Similarly, I cringe when Progressive critics – who want Israel and the Jewish community to be more open to criticism – go ballistic when anyone dares to criticize them. Forging a new conversation that is more balanced, less hysterical, and more critical also demands self-criticism. Fighting for democracy also requires a commitment to mutuality and a healthy debate about the Left’s flaws not just the Right’s.

The most recent round of unjustified defensiveness was triggered last week with Professor Gerald Steinberg of NGO Monitor’s article, “Transparent Meddling, Opaque Funding: The EU and NGOs.” Steinberg challenged the outrageous, undemocratic, corruption-inducing, incompetence-shielding fact that for the last thirteen years “all documents related to EU funding for dozens of Israeli and Palestinian political NGOs have been labeled top secret.” While raising this important question about transparency, Steinberg also criticized some of the initiatives that the EU funds, accusing them of discouraging rather than encouraging Middle East peace.

Many leftists, once again, were furious. Adhering to the usual script, the counterattack claimed “An array of NGOs, including NGO Monitor, are advancing an assault on Israeli democracy in lockstep with the government,” and accused Steinberg and his NGO Monitor of conducting a “meticulous, McCarthy-like inquiry of NGOs and their funders.” The first criticism commits the sin of which NGO Monitor is often accused – innuendo: the author Hagai El-Ad, of the Association for Civil Rights in Israel, resorts to weasel words like “seems to” and “tag team effort” instead of offering proof. The second criticism, in an article called “In Defense of NGO’s Right to Meddle,” contradicts itself. McCarthy was anything but meticulous; he was a dangerous, undisciplined, slob. NGO Monitor has been so successful because it meticulously researches, meticulously footnotes, and meticulously proves its cases – as it did with Steinberg’s recent article, whose substantive complaints of secrecy and lack of transparency remain unrefuted.

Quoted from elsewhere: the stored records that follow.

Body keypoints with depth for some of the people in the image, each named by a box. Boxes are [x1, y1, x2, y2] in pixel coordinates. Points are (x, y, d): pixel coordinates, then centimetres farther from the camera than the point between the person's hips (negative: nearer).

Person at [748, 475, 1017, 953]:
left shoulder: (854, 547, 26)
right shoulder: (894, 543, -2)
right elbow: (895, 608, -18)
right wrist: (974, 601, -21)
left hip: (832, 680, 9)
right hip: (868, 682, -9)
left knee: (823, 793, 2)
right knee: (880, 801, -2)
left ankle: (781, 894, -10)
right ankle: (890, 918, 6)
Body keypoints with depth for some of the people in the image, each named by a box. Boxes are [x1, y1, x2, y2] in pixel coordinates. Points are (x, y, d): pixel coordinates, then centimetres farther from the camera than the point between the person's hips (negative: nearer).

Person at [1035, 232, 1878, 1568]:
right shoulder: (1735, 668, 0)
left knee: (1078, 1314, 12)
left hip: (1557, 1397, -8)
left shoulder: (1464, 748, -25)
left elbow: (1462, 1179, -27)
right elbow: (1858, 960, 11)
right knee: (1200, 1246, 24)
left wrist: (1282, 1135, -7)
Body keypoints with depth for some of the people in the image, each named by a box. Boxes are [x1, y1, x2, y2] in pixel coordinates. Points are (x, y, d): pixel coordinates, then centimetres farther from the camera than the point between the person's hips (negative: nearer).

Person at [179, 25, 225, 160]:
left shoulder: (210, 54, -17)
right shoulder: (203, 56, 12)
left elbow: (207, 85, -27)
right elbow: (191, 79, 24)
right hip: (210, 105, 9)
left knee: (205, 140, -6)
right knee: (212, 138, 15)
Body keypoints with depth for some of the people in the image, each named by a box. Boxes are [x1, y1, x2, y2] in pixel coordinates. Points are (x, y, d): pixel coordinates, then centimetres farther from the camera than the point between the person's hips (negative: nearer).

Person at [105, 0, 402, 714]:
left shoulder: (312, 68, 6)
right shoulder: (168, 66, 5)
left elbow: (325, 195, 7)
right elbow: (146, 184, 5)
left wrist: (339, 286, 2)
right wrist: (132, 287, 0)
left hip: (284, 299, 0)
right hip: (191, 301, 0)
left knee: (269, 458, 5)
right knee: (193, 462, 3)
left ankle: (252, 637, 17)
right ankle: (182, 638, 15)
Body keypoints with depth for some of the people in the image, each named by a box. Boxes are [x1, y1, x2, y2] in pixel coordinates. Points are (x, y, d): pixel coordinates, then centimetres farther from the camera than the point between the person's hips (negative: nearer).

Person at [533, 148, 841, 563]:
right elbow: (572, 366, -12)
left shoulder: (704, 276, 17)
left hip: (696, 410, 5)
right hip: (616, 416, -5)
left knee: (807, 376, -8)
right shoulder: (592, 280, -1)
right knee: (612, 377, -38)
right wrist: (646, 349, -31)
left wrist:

It seems that the Association for Civil Rights needs to learn about civil debate. And it seems that Israeli democracy is thriving, with a hard fought political campaign going on, and with exactly these kinds of intensive Left-Right clashes taking place. I only wish the debate in the campaign and on this topic spent more time on substance, and less on personalities, more time exploring the issues, less time casting aspersions. Hysterical defenses by self-styled defenders of democracy betraying contempt for democratic discourse should stop; let’s all strive to foster more mutual respect, consistency, integrity, civility and, transparency, especially when it comes to the EU, given that we are talking about foreign governments subsidizing supposedly grassroots organizations trying to sway a democratic ally.